Insights and how our approach has evolved

  • Ensuring compliance with accessibility standards is really important

getUBetter has been assessed against the W3C’s Web Content Accessibility Guidelines (WCAG). The review process evaluation described a conformance Level AA.

  • Some people do not have access to devices and/or data

We ensure that getUBetter is free to patients and we minimise the amount of data that is required to use it.

getUBetter is available via the web as well as mobile apps so there is not a dependency on having to have a mobile device and it can be accessed from places like libraries

  • You must cater for individuals with visual or auditory impairments.

We allow the use of voice commands and use large fonts and have introduced a zoom in up to 200% capability without the text spilling off the screen

  • All ICSs care for people who speak different languages and a proportion of people cannot read

We have introduced subtitles and touch to speak which is available in 10 languages: English, Welsh, Bangla, Portuguese, Spanish, Urdu, Gujarati, Polish, and Somali.

  • Some people do not engage with traditional NHS services

getUBetter can be accessed via self-referral and many ICSs now promote its availability in places outside the health system like libraries or gyms

  • Carers play a vital role for many people

We have adapted getUBetter to support carers in care homes deliver musculoskeletal support to residents.

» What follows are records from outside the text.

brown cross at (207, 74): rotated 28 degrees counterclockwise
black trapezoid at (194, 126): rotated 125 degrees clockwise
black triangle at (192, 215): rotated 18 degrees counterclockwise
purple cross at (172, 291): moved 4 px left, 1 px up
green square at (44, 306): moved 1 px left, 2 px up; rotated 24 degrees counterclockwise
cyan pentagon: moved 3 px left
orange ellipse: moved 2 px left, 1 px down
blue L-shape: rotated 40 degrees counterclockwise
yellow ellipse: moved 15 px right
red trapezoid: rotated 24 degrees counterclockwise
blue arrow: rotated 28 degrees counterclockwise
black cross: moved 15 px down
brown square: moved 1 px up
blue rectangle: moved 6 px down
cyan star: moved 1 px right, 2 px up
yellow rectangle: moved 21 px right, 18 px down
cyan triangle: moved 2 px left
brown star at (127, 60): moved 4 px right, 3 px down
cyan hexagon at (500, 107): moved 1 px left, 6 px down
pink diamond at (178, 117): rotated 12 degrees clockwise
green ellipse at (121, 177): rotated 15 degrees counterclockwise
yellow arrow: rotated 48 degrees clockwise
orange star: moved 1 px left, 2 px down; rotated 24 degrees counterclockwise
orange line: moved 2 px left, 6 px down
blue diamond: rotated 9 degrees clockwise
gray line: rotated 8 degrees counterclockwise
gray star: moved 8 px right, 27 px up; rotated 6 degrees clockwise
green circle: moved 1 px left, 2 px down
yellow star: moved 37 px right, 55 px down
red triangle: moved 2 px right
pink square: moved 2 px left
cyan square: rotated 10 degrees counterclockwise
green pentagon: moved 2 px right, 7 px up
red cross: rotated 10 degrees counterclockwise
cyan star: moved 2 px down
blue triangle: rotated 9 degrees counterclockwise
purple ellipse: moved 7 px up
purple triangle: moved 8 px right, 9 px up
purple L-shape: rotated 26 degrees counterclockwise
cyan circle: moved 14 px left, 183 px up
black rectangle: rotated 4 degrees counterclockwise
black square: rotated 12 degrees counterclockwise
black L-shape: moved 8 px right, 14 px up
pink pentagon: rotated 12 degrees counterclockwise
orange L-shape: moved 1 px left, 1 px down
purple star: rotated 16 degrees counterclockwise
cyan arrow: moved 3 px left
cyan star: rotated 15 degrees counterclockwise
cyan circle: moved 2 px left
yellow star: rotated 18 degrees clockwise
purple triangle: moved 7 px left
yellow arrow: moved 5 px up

  • The health system has a crucial role in minimising digital exclusion through educating the workforce and establishing initiatives to support people who could be digitally excluded

Tacking digital exclusion is a key part of our transformation approach


As part of our ongoing work to better understand and minimise digital exclusion we were awarded funding by NHS England as part of their Digital Inequalities Pioneer Programme. Partnering with South-West London ICS we have sought to understand the root causes of digital exclusion in the real world setting from both the perspective of patients and clinicians.  We have also been looking at ways to measure and track digital exclusion as a means of driving improvements.  We will be presenting some of our findings at Digital Health Rewired and publishing the full findings soon.


Conclusion: Reducing digital exclusion is everyone’s responsibility

As digital health continues to reshape the landscape of healthcare, it is essential we all recognise and address the issue of digital exclusion. By continually working together towards making more inclusive, user-friendly, and accessible technology we can maximise the benefits for as many people as possible.